After surveying Marco Rubio's mass of truly dreadful domestic policies and white-knuckle foreign policy fantasies, Matthew Yglesias delivers a most quotable summation, after quoting BuzzFeed's McKay Coppins's reporting:
"To those who have known him longest, Rubio’s flustered performance Saturday night fit perfectly with an all-too-familiar strain of his personality," [writes Coppins], "one that his handlers and image-makers have labored for years to keep out of public view. Though generally seen as cool-headed and quick on his feet, Rubio is known to friends, allies, and advisers for a kind of incurable anxiousness — and an occasional propensity to panic in moments of crisis, both real and imagined."

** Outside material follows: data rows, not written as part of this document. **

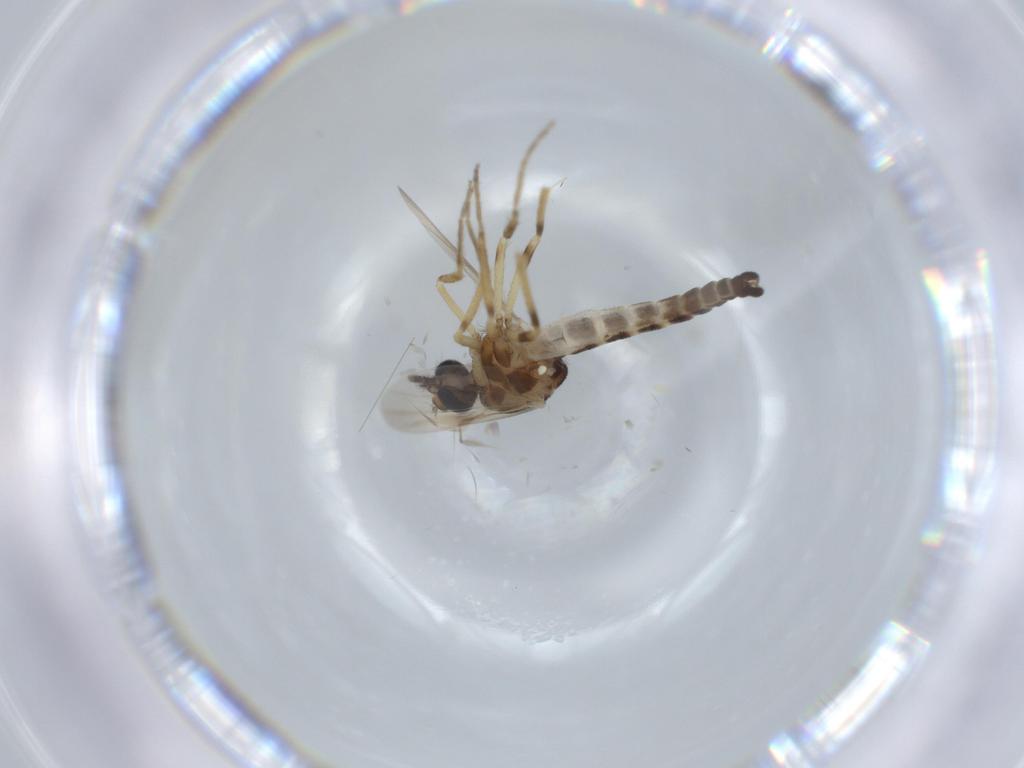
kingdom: Animalia
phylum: Arthropoda
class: Insecta
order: Diptera
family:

I sympathize with this a lot. Two or three days before the launch of Vox.com, I succumbed to my personal occasional propensity to panic and was insisting that we had to delay or cancel the debut of the site. The good news is that more levelheaded voices prevailed.
The even better news is that it is extremely unlikely that I am going to become president of the United States. And I like to think that if the possibility did present itself, my friends, allies, and advisers would have the good sense to politely suggest that a "propensity to panic in moments of crisis, both real and imagined" is not a great quality in a chief executive, and that addressing the substantive concern would be a more valuable contribution to the nation than laboring to keep it from public view.
The fortunate upside to all this is that Marco's propensity for terror-stricken panic is perceptible to more than just his let's-keep-this-under-the-carpet friends, allies and advisers. When one watches him in any debate or any interview one shifts uncomfortably in one's chair as he prattles, sweats, muddles, dodges and befogs. Hillary may frequently come across as "inauthentic," but Marco always comes across as a bundle of rattled nerves — as a man who suspects that the next question thrust at him and his half-assed parried response will finally unmask him as a pasted-together prince of ineptitude.
Marco's reputation as a supremely agile politician has always escaped me. Completely. I think I do pretty well in giving political credit where political credit is due, even to the vilest of foes. But Marco's agility? I just don't see it. If any political journalist were to question Marco as Marco should be questioned, the latter would melt into a pool of palsied embarrassment.